The above example shows how the configuration .yaml file for one variable “grwth” might look like. The “_target_” refers to a Python class that will be instantiated by hydra when loading the configuration. We can see that this configuration file is targeting the endogen.config.InputModel() class, and must follow the schema of that class to be valid.
The output_var is the name of the variable, and should be found for past observations in the input_data that is set in endogen.config.GlobalSimConfig().
The input_vars is a list of input variables to the statistical model used to fit and predict output_var. These must all be 1 time-unit lags. They must also either be fully defined as transformations taking the output_var as input, or taking other output variables defined in other endogen.config.InputModel() as input, or a combination of the two.

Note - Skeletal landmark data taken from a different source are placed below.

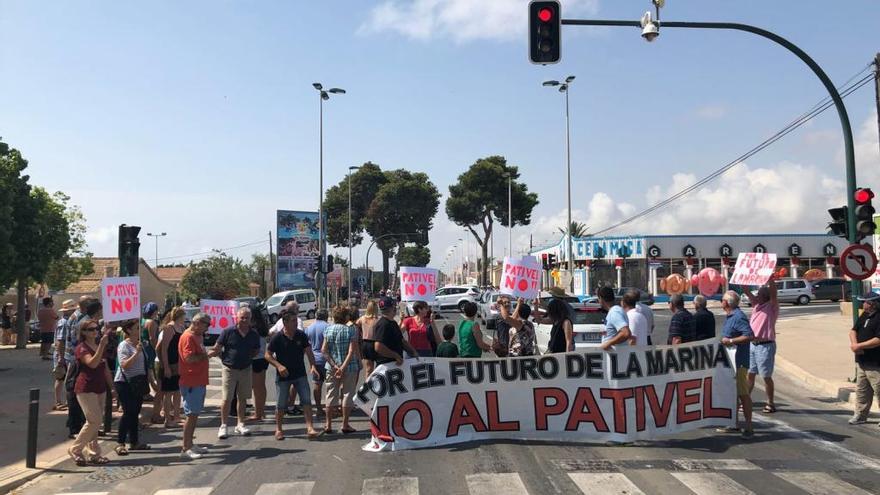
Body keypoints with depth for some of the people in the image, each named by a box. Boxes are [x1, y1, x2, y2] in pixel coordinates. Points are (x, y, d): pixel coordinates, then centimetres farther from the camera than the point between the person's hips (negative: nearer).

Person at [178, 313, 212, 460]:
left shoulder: (198, 336, 15)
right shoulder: (188, 337, -15)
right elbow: (189, 358, -26)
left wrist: (206, 354, 5)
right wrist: (204, 356, -13)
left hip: (199, 382, 10)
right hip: (191, 383, -10)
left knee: (195, 414, 15)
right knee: (191, 415, -6)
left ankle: (190, 444, 24)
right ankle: (185, 449, 0)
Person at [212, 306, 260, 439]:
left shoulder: (254, 335, 2)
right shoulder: (228, 332, -8)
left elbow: (256, 350, 17)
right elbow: (217, 349, -5)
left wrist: (248, 358, 4)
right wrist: (226, 358, -19)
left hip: (246, 369, 3)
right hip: (230, 369, -3)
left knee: (242, 398, 11)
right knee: (226, 399, -3)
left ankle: (240, 424, 22)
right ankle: (224, 426, 9)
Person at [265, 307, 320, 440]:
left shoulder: (301, 335, -4)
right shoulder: (277, 337, -12)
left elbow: (308, 352, 1)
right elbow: (268, 355, -6)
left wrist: (312, 365, -15)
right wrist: (278, 366, -20)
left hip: (300, 374, 2)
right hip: (283, 376, -2)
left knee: (306, 401, -5)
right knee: (281, 405, 7)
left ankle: (310, 428, -3)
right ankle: (278, 429, 25)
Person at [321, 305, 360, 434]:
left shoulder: (328, 329, 1)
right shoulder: (351, 329, -9)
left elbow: (324, 350, -5)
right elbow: (352, 351, -17)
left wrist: (334, 365, -7)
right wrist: (343, 367, -16)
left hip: (332, 368, 3)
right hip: (349, 367, -3)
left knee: (331, 395, 12)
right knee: (347, 394, 7)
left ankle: (328, 425, 15)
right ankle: (345, 425, 10)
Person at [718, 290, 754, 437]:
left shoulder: (739, 317, -17)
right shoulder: (730, 316, 14)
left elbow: (749, 336, -26)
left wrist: (730, 341, -25)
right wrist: (723, 340, 10)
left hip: (738, 361, -10)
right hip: (730, 360, 10)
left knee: (743, 394, -3)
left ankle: (748, 426, 4)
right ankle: (734, 424, 22)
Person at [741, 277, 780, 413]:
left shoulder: (771, 307, -6)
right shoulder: (756, 305, 11)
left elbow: (773, 293, -22)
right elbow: (747, 292, 11)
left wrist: (770, 279, -28)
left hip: (765, 346, -7)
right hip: (752, 345, 7)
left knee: (766, 376, 1)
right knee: (749, 374, 9)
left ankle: (770, 403, 12)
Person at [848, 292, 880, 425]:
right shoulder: (864, 315, 12)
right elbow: (853, 330, 15)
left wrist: (859, 346, -17)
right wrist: (854, 343, -4)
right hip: (861, 361, 9)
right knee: (861, 389, 15)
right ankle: (860, 415, 24)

In the above example, “grwth” rely on two other InputModels: “intensity_level” and “psecprop”. It also rely on “gddpc” being included in input_data. However, given an initial value, you can see that “gdppc” is calculated as a function of “gdppc_l1” and “grwth”. This particular tranformation is done in the forecast step, after the forecast, instead of in the transformation step, as it needs the currently estimated “grwth” in its calculation.

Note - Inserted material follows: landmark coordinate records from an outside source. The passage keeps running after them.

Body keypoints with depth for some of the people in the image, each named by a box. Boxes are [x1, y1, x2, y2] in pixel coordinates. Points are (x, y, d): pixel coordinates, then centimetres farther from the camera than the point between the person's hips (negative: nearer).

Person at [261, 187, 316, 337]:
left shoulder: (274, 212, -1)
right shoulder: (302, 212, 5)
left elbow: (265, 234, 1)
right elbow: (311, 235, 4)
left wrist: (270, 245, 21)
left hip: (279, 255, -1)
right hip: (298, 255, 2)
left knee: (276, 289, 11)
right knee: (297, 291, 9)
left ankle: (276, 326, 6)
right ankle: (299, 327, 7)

In the transformation step, the lags and rolling variables, as well as any transforms where after_forecast is False, are calculated. The transformations must be possible to describe as directed acyclic graphs (DAGs). In the above example, “intensity_level” is used to calculate the rolling mean 8-year half-life, “intensity_level_hlm8”. Note that the output variable name is implicitly given by the fixed naming scheme. “intensity_level_hlm8” then becomes input to calculating the 1-year lagged variable “intensity_level_hlm8_l1”.
The model used in this example is a mlforecast model defined as an equally weighted ensemble of two scikit-learn models, a linear (OLS) model and a random forest, both with default specifications. As we are using an integer based time-variable, freq must be 1 (each step increase the year with 1). ENDOGEN will fit these models with conformal prediction, asking for ten different prediction intervals, building a 0.05-percentile stepwise histogram across the complete predictive distribution. When making forecasts, the model will then draw randomly from this distribution for each prediction (at each time-step, for each unit, for each independent simulation run).

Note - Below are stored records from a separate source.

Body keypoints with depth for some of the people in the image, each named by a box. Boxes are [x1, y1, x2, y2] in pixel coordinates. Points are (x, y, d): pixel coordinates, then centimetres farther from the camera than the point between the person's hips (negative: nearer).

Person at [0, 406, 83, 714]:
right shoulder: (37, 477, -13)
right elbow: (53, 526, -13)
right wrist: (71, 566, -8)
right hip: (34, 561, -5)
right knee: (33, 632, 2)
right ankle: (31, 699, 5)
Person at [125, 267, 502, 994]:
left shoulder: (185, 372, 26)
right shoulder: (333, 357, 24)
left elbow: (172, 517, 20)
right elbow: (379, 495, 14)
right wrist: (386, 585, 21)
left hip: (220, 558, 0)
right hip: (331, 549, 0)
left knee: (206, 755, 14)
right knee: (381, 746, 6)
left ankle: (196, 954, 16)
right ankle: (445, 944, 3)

It is also possible to define mathematical functions directly as your model. This is done through a Wilkinson’s formula string that is parsed internally through a formulae.design_matrices. See the documentation for how to build such strings on bambinos.github.io. An important restriction to have in mind is that the string must return only a single variable. E.g., to sum two variables, use “I(var1+var2)” instead of “var1 + var2”. In addition to the inbuilt functions, ENDOGEN support any numpy function, e.g., “np.add(var1, var2)”, as well as scipy functions (e.g., statistical distributions) using “scipy.” to access the namespace.
ExogenModel#
_target_: endogen.config.ExogenModel
output_var: population
exogen_data: data/pop_test_exog.csv
ENDOGEN supports including exogenous variables directly. endogen.config.ExogenModel() takes exogen_data, which is a .csv or .parquet file with the same time_var and unit_var columns as the input_data you have defined in the endogen.config.EndogenousSystem(), as well as a column with the output_var. The data must be complete for all units in the simulation system, for all forecast time-periods from start until (not including) end. When an endogen.config.ExogenModel() is defined, it can be accessed in other endogen.config.InputModel() as normal. E.g., if you need the 1-lag of the output_var “population”, you must specify the lag-transformation in the endogen.config.InputModel().